Coming two years after the Nikon D7000, the D7100 is quite the beast on paper. It's the latest in Nikon's APS-C DSLR cameras to get a high-resolution 24MP sensor, and the first to come without an optical low-pass filter, which promises to increase the amount of detail captured in its images.
Almost every other digital camera today has an optical low-pass filter (also known as an 'anti-aliasing' or AA filter) which helps reduce the appearance of moiré artifacts appearing in the images taken. Unfortunately, the cost of having this low-pass filter is that small details are smudged, reducing the overall fidelity of the photograph. The D7100 is quite different from the D800E, the alternate model of the D800. That camera comes with a different physical filter than the low-pass filter found in the D800 and allows light to pass straight through to the D800E's sensor to capture even greater resolution.
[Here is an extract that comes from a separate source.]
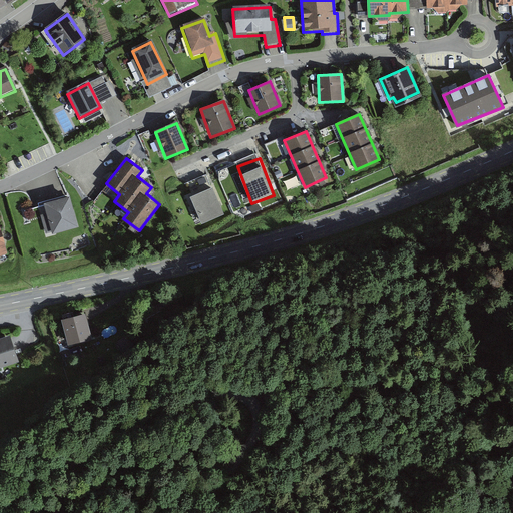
[(209,177),(187,185),(202,223),(223,215),(209,177)]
The D7100 simply has no optical low-pass filter.
The D7100 also comes with the leading-class 51-point Advanced Multi-CAM 3500 auto-focus system, the same used on Nikon’s highest-end full-frame cameras like the D800 and D4. It also gets the new Auto ISO mode which we first saw on the D800 that automatically sets the minimum shutter speed based on the focal length of the lens. The rear LCD monitor - finally - gets a 1.2 million dot resolution and is 0.2-inch slightly larger measuring in at 3.2-inch diagonal. Video shooting ability has increased, the D7100 offers frame-rates of 30p and 25p as well as the previous 24p, and it has built-in stereo microphones.
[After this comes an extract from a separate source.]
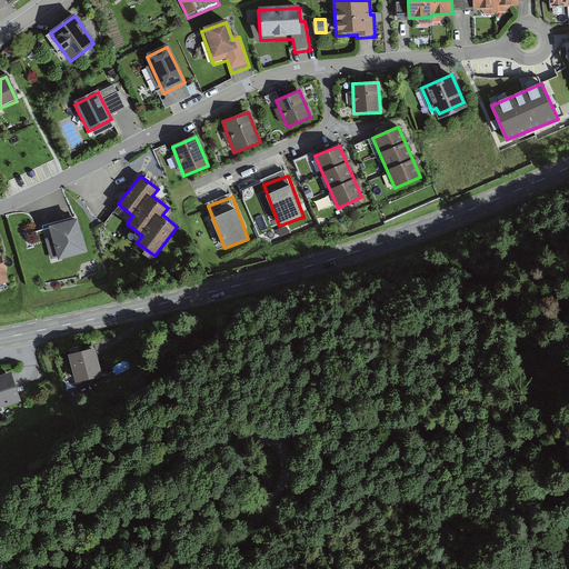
[(77,218),(42,228),(51,261),(86,251),(77,218)]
There's a new 1.3x crop mode, which increases the crop factor to 2x instead of the usual 1.6x. Thanks to the 24MP sensor, doubling the focal length still yields a 15MP image, and increases the frame-rate of the D7100 to seven versus the standard six frames per second. When compared together, the D7000 and the D7100 are virtually identical in size and weight, with the D7100 being an imperceptible 15g lighter.